Abstract

To utilize enormous data generated on numerous edge devices such as mobile phones to train a high-performance machine learning model while protecting users' data privacy, federated learning has been proposed and has become one of the most essential paradigms in distributed machine learning. Under the coordination of a central server, users collaboratively train a shared global model without sharing their data. They conduct local training with their data and only send their model updates to the central server for aggregating an improved global model.

To improve training performance in federated learning, a myriad of new mechanisms have been proposed. However, our extensive evaluation indicated that most state-of-the-art mechanisms failed to perform as well as they claimed. We thus explored potential directions that can consistently decrease the elapsed training time for the global model to converge to a target accuracy, and found that changing the conventional synchronous aggregation paradigm, where the server does not conduct aggregation until it receives updates from all the selected users, to the asynchronous one, where the server aggregates without waiting for slow users, significantly improved the training performance.

However, asynchronous federated learning has not been as widely studied as synchronous federated learning, and its existing mechanisms have not reached the best possible performance.
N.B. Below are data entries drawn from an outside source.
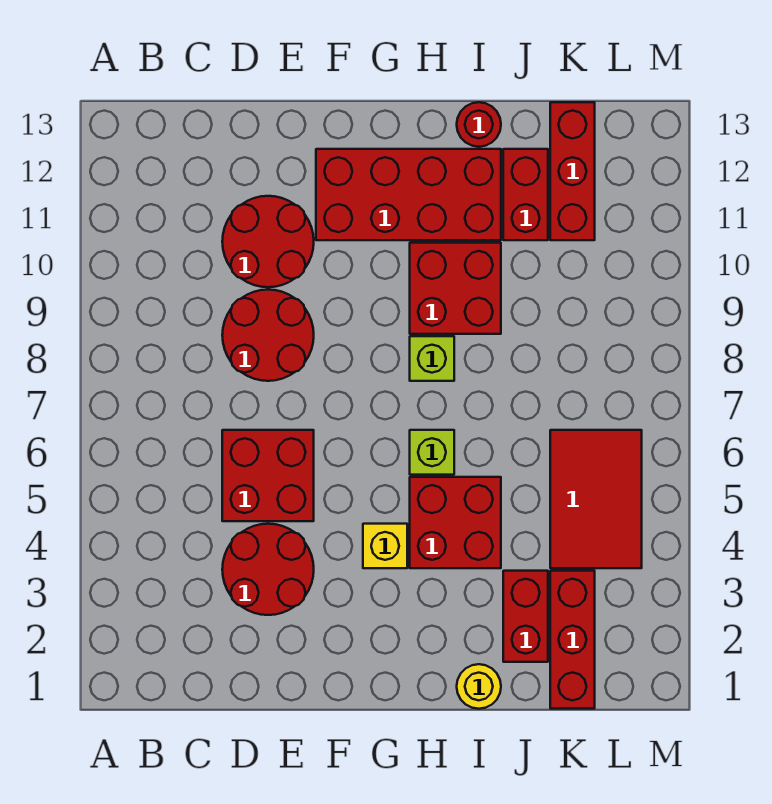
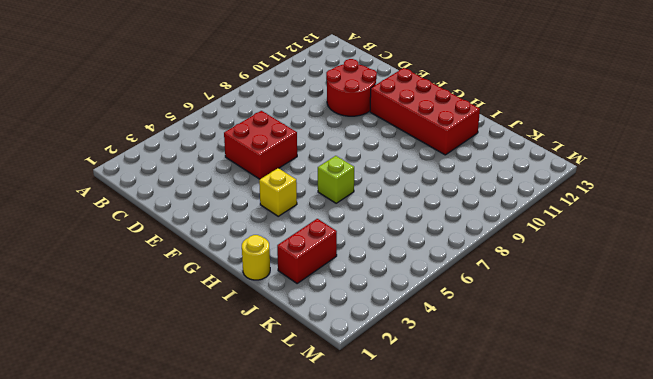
none -> red 2x2 round brick [222,524,314,615]
none -> red 2x2 round brick [222,290,314,381]
none -> red 2x2 brick [410,477,501,568]

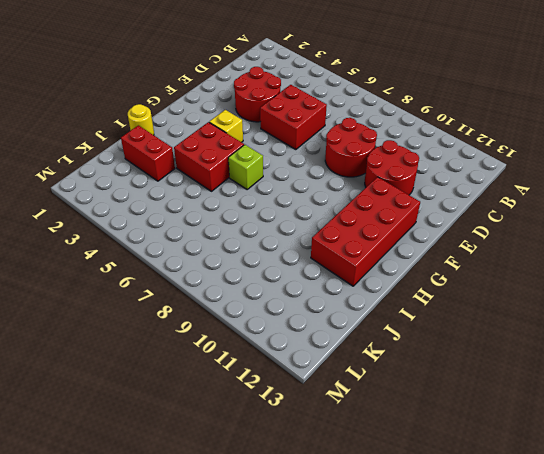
none -> lime 1x1 brick [410,336,454,381]
none -> red 2x2 brick [410,243,501,334]
none -> red 1x1 round brick [457,102,501,147]

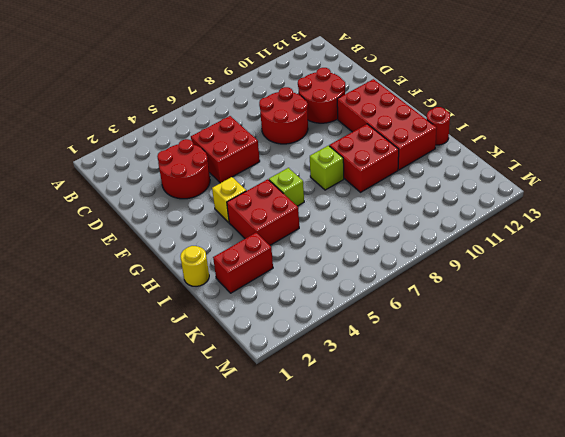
none -> red 1x2 brick [503,149,548,240]
none -> red 1x3 brick [550,571,595,709]
none -> red 2x3 tile [550,430,642,568]

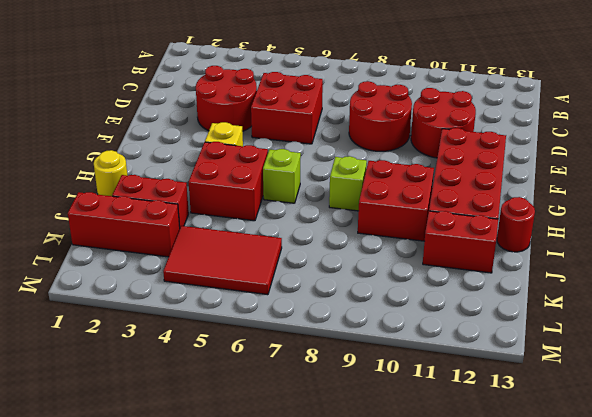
none -> red 1x3 brick [550,102,595,240]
We thus propose Blade, a new staleness-aware framework that seeks to improve the performance of asynchronous federated learning by designing new mechanisms in all important design aspects of the training process. In an extensive array of performance evaluations, Blade consistently showed its substantial performance superiority over its state-of-the-art competitors.

Under some scenarios of federated learning, users are institutions such as hospitals and banks, which implicitly require centrally storing data of their clients to conduct local training. To protect clients' data privacy, these scenarios motivated us to study three-layer federated learning, where institutions serve as edge servers on the middle layer, between the central server and clients. With empirical and theoretical studies, we observe that pruning and quantization could largely reduce communication overhead with a negligible reduction, sometimes even a slight increase, in training performance. Also, the number of clients' local training epochs affects the training performance. We thus propose two new mechanisms, FedSaw which prunes and quantizes updates, and Tempo which adaptively tunes the number of each client's local training epochs, to improve training performance in three-layer federated learning.

Inspired by the advantages of using asynchronous aggregation in two-layer federated learning, we investigate asynchronous three-layer federated learning which also demonstrates its superiority over synchronous three-layer federated learning in our empirical study. We thus modify Blade to adapt it to the three-layer setting. Experimental results show that Blade can also significantly improve training performance in three-layer federated learning.